Observation #13: His leg is much more swollen today. He is in pain. He has been saying he is in no pain when I ask. Then I remember the word for “scale” in Spanish. I ask him again, translating as best as I can, on a scale of zero to ten, with ten being the worst pain in el mundo as I gesture with my hands, how much pain do you have?

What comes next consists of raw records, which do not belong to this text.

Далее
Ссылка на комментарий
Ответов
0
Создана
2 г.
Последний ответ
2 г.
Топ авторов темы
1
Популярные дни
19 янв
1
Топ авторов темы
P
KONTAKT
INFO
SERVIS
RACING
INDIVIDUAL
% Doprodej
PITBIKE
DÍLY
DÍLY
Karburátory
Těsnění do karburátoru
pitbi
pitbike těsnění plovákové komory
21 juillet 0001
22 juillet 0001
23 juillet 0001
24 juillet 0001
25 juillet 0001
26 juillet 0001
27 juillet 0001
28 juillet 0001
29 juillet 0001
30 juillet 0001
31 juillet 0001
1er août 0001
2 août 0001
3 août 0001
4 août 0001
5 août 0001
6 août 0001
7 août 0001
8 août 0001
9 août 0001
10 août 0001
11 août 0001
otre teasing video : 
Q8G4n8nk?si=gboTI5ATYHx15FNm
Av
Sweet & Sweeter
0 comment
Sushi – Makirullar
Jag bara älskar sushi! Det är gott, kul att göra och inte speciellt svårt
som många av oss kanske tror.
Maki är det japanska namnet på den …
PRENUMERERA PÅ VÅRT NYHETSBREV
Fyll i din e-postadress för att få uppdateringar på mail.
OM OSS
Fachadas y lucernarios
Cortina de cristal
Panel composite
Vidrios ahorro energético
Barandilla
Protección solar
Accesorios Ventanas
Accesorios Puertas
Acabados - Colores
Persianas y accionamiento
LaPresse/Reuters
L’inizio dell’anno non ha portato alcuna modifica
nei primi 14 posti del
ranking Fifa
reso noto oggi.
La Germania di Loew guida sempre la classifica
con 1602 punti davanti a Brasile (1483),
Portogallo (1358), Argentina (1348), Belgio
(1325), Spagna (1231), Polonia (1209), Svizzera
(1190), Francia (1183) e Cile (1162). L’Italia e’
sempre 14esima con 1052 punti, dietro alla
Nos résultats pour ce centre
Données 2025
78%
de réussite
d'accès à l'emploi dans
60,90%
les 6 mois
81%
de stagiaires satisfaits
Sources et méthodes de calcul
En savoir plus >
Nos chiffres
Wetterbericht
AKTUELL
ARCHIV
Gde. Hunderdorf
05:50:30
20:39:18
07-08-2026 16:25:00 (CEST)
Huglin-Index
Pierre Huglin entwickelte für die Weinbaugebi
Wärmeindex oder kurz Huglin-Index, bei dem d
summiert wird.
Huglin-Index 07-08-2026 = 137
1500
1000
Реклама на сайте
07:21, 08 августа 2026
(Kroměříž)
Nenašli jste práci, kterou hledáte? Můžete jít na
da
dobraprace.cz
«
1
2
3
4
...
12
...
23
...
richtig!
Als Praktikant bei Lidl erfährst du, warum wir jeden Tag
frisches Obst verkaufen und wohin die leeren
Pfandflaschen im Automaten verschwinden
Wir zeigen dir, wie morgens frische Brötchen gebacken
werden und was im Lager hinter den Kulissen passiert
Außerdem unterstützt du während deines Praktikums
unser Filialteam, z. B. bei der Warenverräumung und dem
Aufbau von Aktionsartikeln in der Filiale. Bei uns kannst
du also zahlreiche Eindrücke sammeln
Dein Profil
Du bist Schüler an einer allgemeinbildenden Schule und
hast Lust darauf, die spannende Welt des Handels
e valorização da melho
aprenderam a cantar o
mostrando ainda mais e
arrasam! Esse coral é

He smiles. His pain is a five. He needs medication.
Observation #14: This afternoon, the hallway smells of hotdogs. Or barbeque. Barbeque hotdogs for lunch? We can’t decide. Damn, I am hungry. I want a hot dog.
Observation #15: The day ends too quickly. I still have so much to learn. About my patient. About disease. I explain to el profesor that my shift was done. I thank him for his patience, for his kindness, for his teaching. We shake hands. He thanks me and says that he hoped the nurses in the new hospital are as nice as me. I am lucky. I know all patients are not like el profesor. Muchas gracias, Señor. Thank you for going easy on me.
I wish I could stick el professor in my oversized scrubs pocket and take him home with me where he could get better, instead of being in a hospital, alone. But, we can’t take them home with us. T tells us that, smiling, on our way out the door.